Muxing seperate timestamped h264/5 video and AAC-ELD audio streams

fduncanh · September 26, 2025, 7:10pm

I am a maintainer of the GPLv3 AirPlay server UxPlay.

Apple devices in screen mirror mode send separate encrypted streams of AAC-ELD audio and H264/H265 video, which we decrypt.

Each has timestamps (different formats for audio and video) and there is a mechanism for translating the audio timestamp to its video timestamp equivalent. Audio arrives ahead of video and goes into a buffer to be used when the corresponding video frame arrives. We render using separate gstreamer pipelines, injecting each stream as an appsrc.

Now there is a request to offer an option to output a rtp stream of muxed audio and video (instead of rendering) , I suppose as mpeg4 packets.

This use case seems to differ from the examples we found.
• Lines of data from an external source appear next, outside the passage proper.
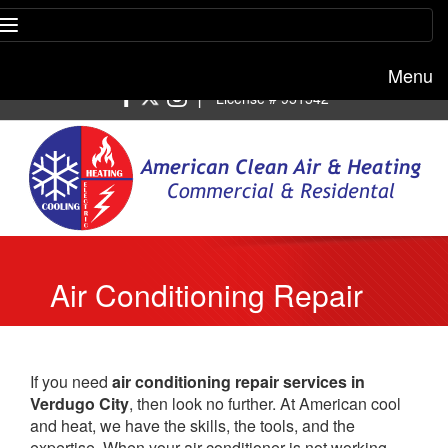
Menu
Free estimate:
(818) 722-8634
|
License # 951542
Air Conditioning Repair
Verdugo City
If you need
air conditioning repair services in
Verdugo City
, then look no further. At American cool
and heat, we have the skills, the tools, and the
expertise. When your air conditioner is not working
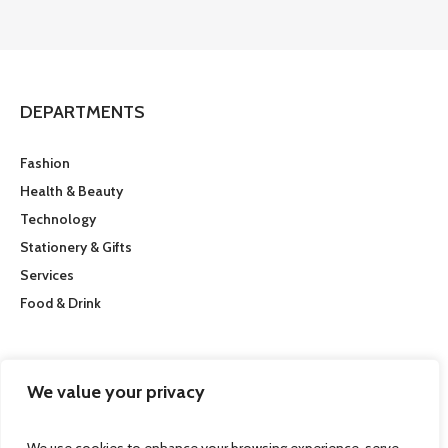
DEPARTMENTS
Fashion
Health & Beauty
Technology
Stationery & Gifts
Services
Food & Drink
CUSTOMER SERVICE
We value your privacy
Getting here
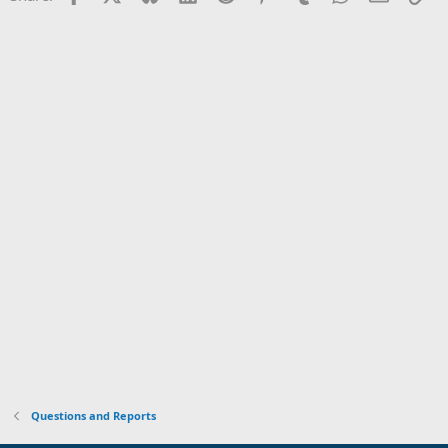
Questions and Reports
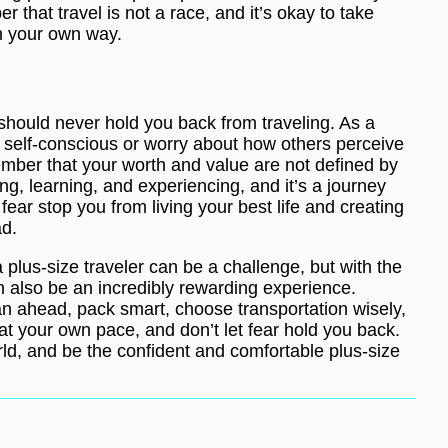
 that travel is not a race, and it’s okay to take
in your own way.
should never hold you back from traveling. As a
eel self-conscious or worry about how others perceive
ember that your worth and value are not defined by
ing, learning, and experiencing, and it’s a journey
fear stop you from living your best life and creating
ad.
a plus-size traveler can be a challenge, but with the
an also be an incredibly rewarding experience.
n ahead, pack smart, choose transportation wisely,
at your own pace, and don’t let fear hold you back.
ld, and be the confident and comfortable plus-size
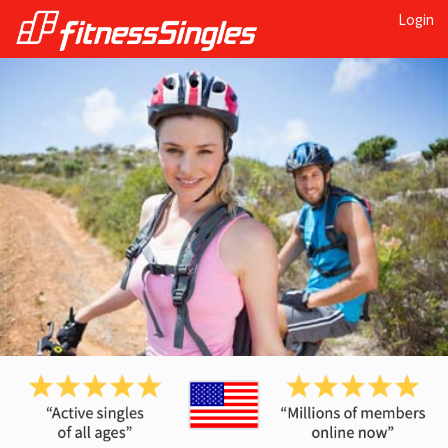
Login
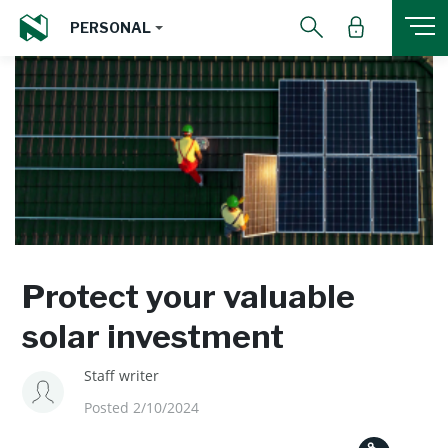
PERSONAL
Protect your valuable
solar investment
Staff writer
Posted 2/10/2024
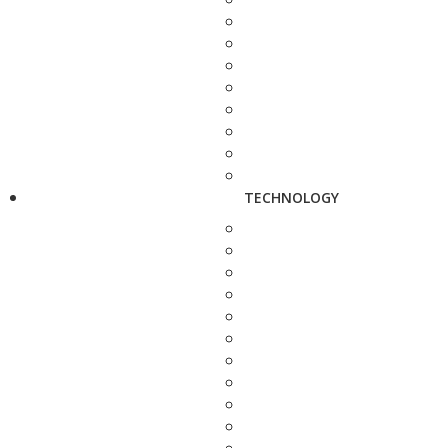
TECHNOLOGY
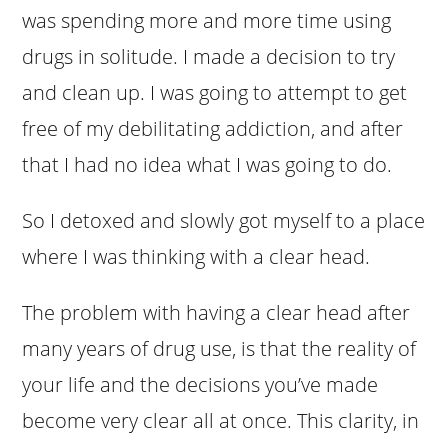
was spending more and more time using
drugs in solitude. I made a decision to try
and clean up. I was going to attempt to get
free of my debilitating addiction, and after
that I had no idea what I was going to do.
So I detoxed and slowly got myself to a place
where I was thinking with a clear head.
The problem with having a clear head after
many years of drug use, is that the reality of
your life and the decisions you’ve made
become very clear all at once. This clarity, in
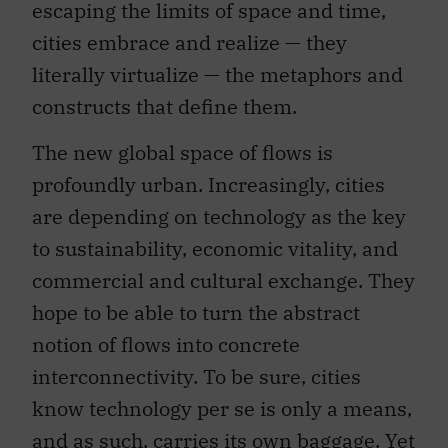
escaping the limits of space and time,
cities embrace and realize — they
literally virtualize — the metaphors and
constructs that define them.
The new global space of flows is
profoundly urban. Increasingly, cities
are depending on technology as the key
to sustainability, economic vitality, and
commercial and cultural exchange. They
hope to be able to turn the abstract
notion of flows into concrete
interconnectivity. To be sure, cities
know technology per se is only a means,
and as such, carries its own baggage. Yet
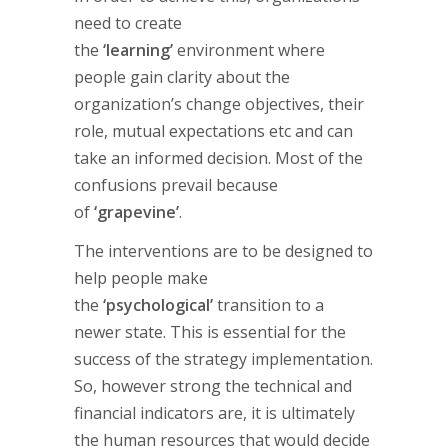
need to create
the
‘learning’
environment where
people gain clarity about the
organization’s change objectives, their
role, mutual expectations etc and can
take an informed decision. Most of the
confusions prevail because
of
‘grapevine’
.
The interventions are to be designed to
help people make
the
‘psychological’
transition to a
newer state. This is essential for the
success of the strategy implementation.
So, however strong the technical and
financial indicators are, it is ultimately
the human resources that would decide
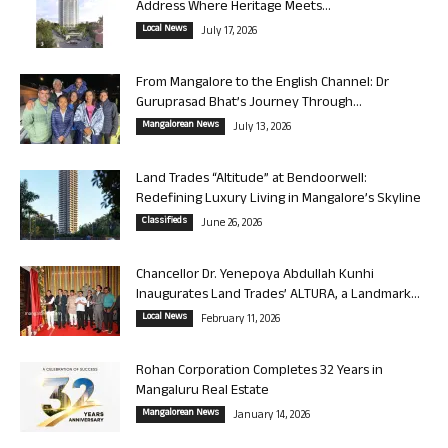
Address Where Heritage Meets...
Local News
July 17, 2026
From Mangalore to the English Channel: Dr
Guruprasad Bhat’s Journey Through...
Mangalorean News
July 13, 2026
Land Trades “Altitude” at Bendoorwell:
Redefining Luxury Living in Mangalore’s Skyline
Classifieds
June 26, 2026
Chancellor Dr. Yenepoya Abdullah Kunhi
Inaugurates Land Trades’ ALTURA, a Landmark...
Local News
February 11, 2026
Rohan Corporation Completes 32 Years in
Mangaluru Real Estate
Mangalorean News
January 14, 2026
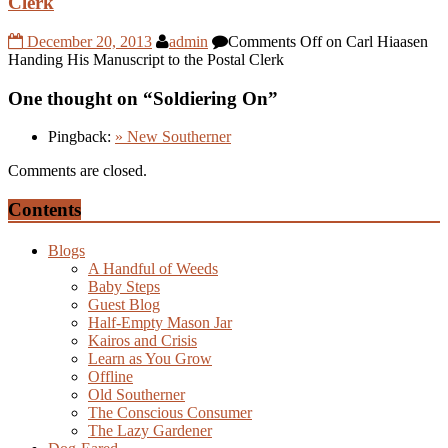
Clerk
December 20, 2013
admin
Comments Off
on Carl Hiaasen
Handing His Manuscript to the Postal Clerk
One thought on “
Soldiering On
”
Pingback:
» New Southerner
Comments are closed.
Contents
Blogs
A Handful of Weeds
Baby Steps
Guest Blog
Half-Empty Mason Jar
Kairos and Crisis
Learn as You Grow
Offline
Old Southerner
The Conscious Consumer
The Lazy Gardener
Any advice or hints on how to do this muxing would be very welcome.

ndufresne · September 27, 2025, 5:25pm

This is an interesting project. Do you know which RTP media format you need? At first sight, you already have code the generates timestamp that aligned audio and video. I would suggest to consider creating and RTSP server (there is library for that). The server pipeline would be one bin with distinct appsrc doing appsrc ! parser ! payloader name=payN.

If on the otherhand you want more a transmitter, musing (using mpegtsmux, since it is RTP supported), and then use the rtpsink element. It’s also compatible with SRT and RIST, and even RTSP. If the timestamp do sink when playing GStreamer, they will sync in the muxer.